Senthold Asseng, D.Sc., Ph.D.

Professor of Agricultural & Biological Engineering

Institute of Food and Agricultural Sciences

2016 Awardee

Senthold Asseng uses a scientific approach to quantify the interactions between climate, crops and soil. He employs mathematical modeling and computer simulation of agricultural and biological systems to find solutions to challenges associated with food security, agricultural sustainability and climate change.

“To understand, investigate and develop adaptation strategies for changes in food security, agricultural sustainability and climate, new scientific understanding needs to be built into dynamic simulation tools coupled with emerging technologies across scales,” he said.

Asseng says that one key to addressing these issues is to form international, interdisciplinary teams that bring together broad areas of expertise. For his research, Asseng partners with crop modelers, crop physiologists, breeders, soil scientists, hydrologists, climatologists, economists and biostatisticians.

In 2011, Asseng established the AgMIP-Wheat initiative as part of the Agricultural Model Intercomparison and Improvement Projects. The AgMIP-Wheat initiative aims to improve the assessment of climate change impacts on wheat crop production and sustainability. More than 50 participants from 35 institutions across 15 countries have banded together for the initiative.

“With such a team, we can address now issues like global climate change impact in a way which was not possible for any individual,” he said.

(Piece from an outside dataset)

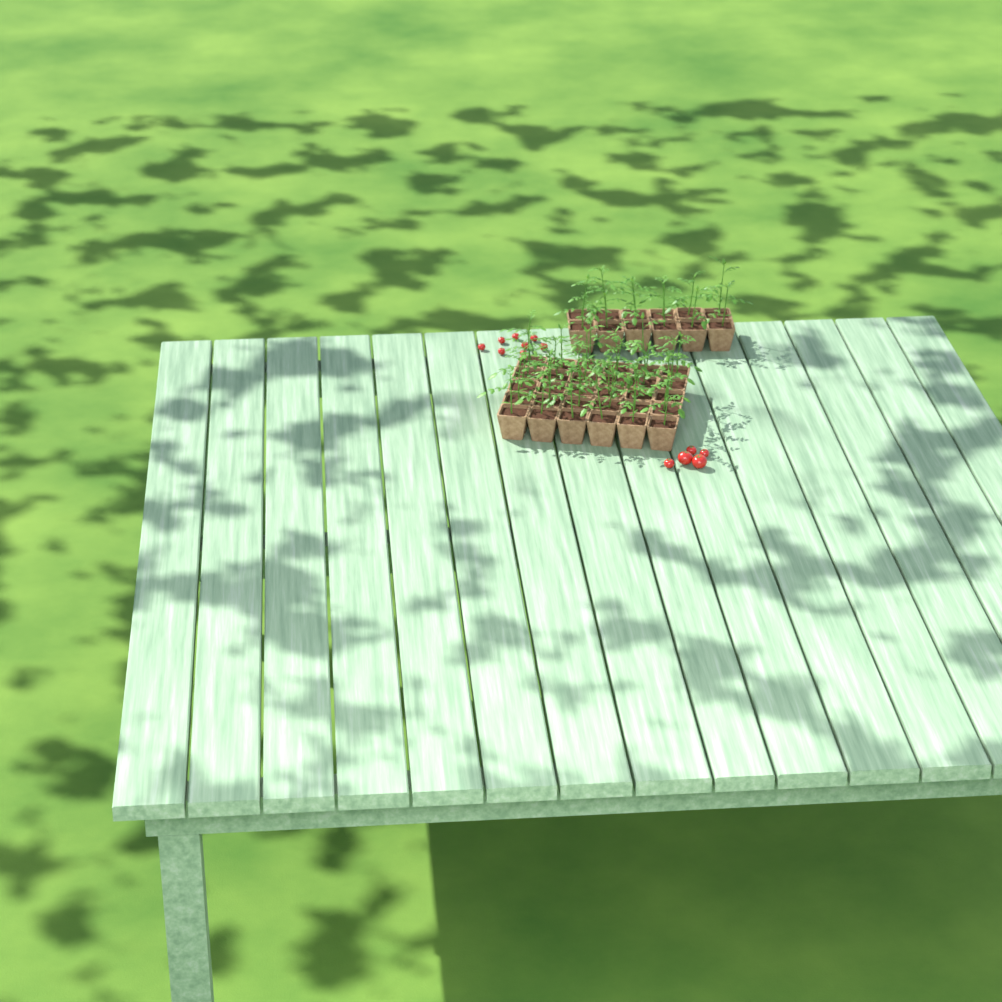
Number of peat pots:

International research and collaboration are a major priority in Asseng’s research. He has worked as part of international research teams in Germany, Australia, the Netherlands and the U.S. throughout his career.

“The international and interdisciplinary collaboration allowed me to expand my research into new areas into which I could not have moved on my own,” he said. “By bringing a range of expertise together, we carried out new simulation experiments we had never done before and which led to new understanding of temperature impacts on global grain production.”